REQUIRED ACTIONS:
1. In the post on web 2.0 and security, which browser "limitations" do some web 2.0 hackers keep bemoaning?
2. Resume the post on web 2.0 and security, starting after its last sentence.

PAGE TEXT:
--*--
Web 2.0 and Security

For the past few months, I’ve been thinking that security is going to be of paramount importance to web 2.0. The style of programming for web 2.0, the desire to always push the limit of Javascript and to find new and innovative ways to speed up the client/server communication, are bound to result in numerous security flaws. It doesn’t help that a number of web 2.0 hackers continue to bemoan the “limitations” of browsers, like same-origin policies.

CNET has a reasonably accurate taste of what’s coming. Indeed, web 2.0 provides more paths for cross-site scripting attacks, because the content is often user-generated. Indeed, the use of AJAX creates more opportunities for mistakes. All of these are solvable, of course, but as the complexity of web software increases, the security issues will become paramount.

There are two pitfalls ahead of us:

  1. extreme paranoia: old-school IT managers may say “see, web 2.0/AJAX is insecure.” No, web 2.0 and AJAX are not inherently insecure. Don’t discount these new technologies because of security FUD.
--*--
RAW DATA:
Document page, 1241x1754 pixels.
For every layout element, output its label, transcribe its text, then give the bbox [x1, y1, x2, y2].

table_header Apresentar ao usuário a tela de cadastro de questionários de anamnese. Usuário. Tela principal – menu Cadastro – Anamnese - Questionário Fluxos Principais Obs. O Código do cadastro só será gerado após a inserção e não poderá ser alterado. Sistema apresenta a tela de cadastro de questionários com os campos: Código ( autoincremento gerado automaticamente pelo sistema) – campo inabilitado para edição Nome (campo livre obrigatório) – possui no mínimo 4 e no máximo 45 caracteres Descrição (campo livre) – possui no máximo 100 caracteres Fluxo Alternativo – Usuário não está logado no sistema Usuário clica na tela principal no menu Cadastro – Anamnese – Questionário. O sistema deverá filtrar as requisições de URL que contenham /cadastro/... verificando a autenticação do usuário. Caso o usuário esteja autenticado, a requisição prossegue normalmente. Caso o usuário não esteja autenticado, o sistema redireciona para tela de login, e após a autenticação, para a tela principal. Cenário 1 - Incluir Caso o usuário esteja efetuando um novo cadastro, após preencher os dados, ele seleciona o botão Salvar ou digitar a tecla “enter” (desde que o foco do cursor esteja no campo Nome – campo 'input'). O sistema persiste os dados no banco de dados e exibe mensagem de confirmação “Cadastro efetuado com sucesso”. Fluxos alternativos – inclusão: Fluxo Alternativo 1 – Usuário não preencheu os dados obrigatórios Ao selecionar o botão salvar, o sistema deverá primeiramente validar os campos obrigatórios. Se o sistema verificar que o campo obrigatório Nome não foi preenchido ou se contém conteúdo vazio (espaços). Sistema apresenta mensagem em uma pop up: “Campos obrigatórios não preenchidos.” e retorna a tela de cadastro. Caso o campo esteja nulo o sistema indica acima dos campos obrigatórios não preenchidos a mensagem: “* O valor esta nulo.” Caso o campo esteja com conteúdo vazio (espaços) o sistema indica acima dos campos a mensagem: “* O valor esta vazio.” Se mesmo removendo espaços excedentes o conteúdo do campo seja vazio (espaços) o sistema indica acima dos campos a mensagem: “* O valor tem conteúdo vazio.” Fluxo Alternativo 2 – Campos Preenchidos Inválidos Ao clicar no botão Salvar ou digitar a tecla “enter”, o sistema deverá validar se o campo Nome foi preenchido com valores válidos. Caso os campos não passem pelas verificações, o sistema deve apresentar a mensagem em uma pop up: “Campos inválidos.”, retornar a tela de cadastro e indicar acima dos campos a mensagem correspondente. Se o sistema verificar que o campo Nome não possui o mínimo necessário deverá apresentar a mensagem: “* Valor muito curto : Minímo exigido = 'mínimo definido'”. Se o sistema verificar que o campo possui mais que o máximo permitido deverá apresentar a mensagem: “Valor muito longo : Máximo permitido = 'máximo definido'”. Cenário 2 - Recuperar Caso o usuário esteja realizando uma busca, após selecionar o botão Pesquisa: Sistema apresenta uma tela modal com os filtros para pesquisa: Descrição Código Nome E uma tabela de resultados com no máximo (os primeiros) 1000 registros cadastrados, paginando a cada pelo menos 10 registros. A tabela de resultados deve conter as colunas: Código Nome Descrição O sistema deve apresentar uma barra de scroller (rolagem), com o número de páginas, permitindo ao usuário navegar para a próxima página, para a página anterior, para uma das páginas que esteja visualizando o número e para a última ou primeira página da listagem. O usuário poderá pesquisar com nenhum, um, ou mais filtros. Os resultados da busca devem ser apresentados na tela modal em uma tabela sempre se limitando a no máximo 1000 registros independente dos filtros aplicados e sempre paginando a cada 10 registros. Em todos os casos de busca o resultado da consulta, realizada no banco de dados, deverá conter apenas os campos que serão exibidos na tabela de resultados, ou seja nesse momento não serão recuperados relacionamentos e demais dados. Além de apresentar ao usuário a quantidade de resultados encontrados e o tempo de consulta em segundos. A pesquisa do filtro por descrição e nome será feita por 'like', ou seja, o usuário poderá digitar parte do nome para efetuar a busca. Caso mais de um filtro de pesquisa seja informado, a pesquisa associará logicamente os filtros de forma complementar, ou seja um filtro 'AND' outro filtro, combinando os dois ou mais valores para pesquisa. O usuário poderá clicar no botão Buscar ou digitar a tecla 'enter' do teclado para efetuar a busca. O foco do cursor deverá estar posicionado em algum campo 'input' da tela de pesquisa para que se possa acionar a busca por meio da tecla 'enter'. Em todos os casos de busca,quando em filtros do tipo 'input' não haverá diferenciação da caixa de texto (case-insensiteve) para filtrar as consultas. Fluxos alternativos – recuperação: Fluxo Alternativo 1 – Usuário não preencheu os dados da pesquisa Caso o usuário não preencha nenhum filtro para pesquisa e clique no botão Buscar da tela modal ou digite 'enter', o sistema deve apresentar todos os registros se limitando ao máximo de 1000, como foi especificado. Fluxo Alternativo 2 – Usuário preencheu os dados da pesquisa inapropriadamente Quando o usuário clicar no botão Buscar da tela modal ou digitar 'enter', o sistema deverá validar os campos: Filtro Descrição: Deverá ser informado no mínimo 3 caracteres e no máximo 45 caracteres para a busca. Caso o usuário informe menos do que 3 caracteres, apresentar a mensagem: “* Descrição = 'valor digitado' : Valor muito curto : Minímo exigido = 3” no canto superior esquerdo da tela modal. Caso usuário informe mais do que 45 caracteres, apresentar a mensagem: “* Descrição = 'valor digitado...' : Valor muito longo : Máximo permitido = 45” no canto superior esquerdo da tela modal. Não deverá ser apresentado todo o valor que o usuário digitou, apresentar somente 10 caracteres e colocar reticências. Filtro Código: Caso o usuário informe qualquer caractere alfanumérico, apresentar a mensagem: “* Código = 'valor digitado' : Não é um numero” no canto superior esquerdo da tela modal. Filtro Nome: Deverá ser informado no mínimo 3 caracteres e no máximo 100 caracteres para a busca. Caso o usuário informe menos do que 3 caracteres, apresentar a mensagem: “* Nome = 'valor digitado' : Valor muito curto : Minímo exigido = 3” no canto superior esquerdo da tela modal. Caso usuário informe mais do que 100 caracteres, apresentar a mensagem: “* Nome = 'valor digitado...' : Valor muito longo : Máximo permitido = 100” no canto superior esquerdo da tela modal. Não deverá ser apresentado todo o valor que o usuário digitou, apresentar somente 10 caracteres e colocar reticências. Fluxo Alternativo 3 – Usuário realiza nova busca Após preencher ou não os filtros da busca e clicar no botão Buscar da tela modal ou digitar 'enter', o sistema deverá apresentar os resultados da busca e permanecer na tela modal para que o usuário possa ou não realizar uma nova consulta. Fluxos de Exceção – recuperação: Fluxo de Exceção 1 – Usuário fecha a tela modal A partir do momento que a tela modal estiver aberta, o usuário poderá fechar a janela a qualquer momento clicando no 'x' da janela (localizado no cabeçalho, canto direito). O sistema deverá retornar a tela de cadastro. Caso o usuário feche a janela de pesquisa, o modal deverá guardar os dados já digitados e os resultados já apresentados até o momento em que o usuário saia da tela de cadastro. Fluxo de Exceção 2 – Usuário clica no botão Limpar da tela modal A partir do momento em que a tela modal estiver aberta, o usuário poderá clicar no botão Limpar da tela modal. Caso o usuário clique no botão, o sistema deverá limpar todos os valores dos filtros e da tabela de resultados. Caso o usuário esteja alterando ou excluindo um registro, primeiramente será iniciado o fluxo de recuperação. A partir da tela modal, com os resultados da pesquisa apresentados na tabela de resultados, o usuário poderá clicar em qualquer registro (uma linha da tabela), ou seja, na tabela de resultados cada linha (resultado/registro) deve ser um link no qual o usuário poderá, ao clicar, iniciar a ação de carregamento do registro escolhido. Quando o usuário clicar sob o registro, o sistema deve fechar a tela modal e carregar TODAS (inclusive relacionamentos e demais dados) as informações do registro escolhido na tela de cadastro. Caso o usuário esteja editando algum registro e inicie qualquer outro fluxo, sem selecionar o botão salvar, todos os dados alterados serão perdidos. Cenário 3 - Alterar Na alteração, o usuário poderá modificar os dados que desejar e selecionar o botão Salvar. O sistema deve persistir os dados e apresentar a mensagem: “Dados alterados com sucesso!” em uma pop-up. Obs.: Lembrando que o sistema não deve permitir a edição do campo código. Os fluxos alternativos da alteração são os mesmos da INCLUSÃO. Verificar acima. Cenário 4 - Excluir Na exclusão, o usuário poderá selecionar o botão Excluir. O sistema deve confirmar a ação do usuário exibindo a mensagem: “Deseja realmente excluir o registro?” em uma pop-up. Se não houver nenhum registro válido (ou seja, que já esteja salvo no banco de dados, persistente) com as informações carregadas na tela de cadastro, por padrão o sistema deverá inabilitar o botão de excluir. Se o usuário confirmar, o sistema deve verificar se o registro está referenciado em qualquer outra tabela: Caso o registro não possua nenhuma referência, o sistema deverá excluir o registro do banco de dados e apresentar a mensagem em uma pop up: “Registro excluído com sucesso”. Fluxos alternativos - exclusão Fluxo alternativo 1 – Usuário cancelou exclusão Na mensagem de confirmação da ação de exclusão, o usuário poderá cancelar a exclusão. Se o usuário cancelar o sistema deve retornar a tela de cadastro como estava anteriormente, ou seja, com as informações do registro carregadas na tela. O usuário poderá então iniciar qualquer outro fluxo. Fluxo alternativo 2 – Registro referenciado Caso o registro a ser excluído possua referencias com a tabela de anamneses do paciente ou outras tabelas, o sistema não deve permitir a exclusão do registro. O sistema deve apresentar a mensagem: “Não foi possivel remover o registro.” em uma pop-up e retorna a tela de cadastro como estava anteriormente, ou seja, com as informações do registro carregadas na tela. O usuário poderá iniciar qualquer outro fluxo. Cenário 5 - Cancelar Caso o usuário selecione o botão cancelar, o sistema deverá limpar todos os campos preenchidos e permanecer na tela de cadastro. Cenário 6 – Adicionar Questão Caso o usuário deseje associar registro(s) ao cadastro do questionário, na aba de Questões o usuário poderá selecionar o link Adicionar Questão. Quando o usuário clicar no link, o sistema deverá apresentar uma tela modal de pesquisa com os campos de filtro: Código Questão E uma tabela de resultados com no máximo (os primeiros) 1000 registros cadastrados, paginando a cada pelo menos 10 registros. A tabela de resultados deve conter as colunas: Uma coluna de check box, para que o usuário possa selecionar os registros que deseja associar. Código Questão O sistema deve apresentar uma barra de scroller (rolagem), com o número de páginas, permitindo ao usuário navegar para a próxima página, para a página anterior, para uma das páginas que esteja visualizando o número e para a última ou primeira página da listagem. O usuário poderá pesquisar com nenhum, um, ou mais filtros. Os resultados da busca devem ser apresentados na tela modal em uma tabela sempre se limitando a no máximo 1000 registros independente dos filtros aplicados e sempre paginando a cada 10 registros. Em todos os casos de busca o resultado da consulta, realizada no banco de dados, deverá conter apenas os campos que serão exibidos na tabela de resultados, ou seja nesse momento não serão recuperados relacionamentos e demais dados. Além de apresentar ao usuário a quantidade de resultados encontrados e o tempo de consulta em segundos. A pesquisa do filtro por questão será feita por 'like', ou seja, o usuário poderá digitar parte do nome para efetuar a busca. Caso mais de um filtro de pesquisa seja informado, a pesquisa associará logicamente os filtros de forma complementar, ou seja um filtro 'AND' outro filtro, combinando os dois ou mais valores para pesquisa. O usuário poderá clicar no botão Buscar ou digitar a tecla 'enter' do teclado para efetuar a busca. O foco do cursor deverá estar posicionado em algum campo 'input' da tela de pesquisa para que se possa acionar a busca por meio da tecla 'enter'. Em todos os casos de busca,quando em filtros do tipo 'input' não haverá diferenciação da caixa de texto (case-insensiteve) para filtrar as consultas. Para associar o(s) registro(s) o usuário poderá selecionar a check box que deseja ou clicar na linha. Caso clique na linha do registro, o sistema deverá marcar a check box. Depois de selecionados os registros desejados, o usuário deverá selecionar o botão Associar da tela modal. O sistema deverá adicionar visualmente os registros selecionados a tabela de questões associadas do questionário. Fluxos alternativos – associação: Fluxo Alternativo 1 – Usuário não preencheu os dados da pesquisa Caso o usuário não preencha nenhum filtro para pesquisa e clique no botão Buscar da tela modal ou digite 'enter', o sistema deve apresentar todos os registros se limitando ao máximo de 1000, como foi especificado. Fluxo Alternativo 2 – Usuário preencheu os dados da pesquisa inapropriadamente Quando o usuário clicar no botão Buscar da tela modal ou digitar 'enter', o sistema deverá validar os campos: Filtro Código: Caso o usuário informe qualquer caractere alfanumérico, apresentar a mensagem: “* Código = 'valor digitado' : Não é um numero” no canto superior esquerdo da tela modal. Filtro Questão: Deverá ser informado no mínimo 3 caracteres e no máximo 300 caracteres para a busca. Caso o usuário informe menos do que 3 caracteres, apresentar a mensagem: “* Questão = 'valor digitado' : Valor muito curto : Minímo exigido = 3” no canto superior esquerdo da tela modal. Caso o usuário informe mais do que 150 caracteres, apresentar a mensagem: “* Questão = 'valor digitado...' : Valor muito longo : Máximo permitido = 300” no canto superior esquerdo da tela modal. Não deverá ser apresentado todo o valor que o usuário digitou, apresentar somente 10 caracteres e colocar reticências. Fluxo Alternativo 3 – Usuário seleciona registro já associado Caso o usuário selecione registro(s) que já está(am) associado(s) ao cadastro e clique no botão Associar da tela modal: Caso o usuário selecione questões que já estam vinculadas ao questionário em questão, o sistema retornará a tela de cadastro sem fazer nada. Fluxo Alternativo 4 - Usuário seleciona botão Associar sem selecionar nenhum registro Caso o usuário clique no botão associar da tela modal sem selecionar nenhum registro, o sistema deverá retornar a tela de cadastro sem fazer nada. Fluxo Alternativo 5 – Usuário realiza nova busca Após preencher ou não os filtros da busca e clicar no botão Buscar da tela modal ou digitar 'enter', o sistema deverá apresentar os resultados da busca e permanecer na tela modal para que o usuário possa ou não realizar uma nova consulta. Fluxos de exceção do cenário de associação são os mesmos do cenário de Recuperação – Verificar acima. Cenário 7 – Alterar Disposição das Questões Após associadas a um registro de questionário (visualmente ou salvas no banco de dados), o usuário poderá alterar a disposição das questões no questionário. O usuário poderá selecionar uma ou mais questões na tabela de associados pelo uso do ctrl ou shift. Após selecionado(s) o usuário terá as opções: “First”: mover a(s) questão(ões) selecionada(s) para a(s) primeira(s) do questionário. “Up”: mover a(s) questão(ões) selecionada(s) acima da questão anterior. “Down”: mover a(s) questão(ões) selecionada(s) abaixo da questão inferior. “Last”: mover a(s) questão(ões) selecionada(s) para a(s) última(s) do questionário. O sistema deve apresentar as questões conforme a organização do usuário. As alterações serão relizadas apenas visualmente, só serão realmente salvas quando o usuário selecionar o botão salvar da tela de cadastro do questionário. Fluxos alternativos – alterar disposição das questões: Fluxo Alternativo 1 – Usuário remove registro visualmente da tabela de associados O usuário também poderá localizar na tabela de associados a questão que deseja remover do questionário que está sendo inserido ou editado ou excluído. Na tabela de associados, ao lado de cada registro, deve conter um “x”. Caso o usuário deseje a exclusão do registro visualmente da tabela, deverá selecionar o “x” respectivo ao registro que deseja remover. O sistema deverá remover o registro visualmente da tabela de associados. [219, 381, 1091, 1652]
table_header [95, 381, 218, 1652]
--*--
RESULTS FOR EACH TASK:
1. Same-origin policies.

2.
  2. history repeats itself: new web 2.0 hackers may repeat the exact same mistakes that the old web hackers (including me) made in the late 1990s. They’ll continue to claim that “there’s nothing wrong with cross-domain AJAX,” continue to ignore the requirements of big IT shops with firewalls and large install bases and high liability in case of data loss, and they’ll forget about defense in depth. Remember how everyone loves to blame Microsoft for the lack of security in its applications? The same applies here. If you run a web 2.0 application, you’re responsible for the security of your users, to every possible extent.

The future of rich web applications is very bright, and security will be a major issue, just like it is in every network computing field. It’s going to be an interesting next 2-3 years.

UPDATE: How could I miss this report from F-Secure. That’s right, security companies and virus watchdogs are talking more and more about web vulnerabilities.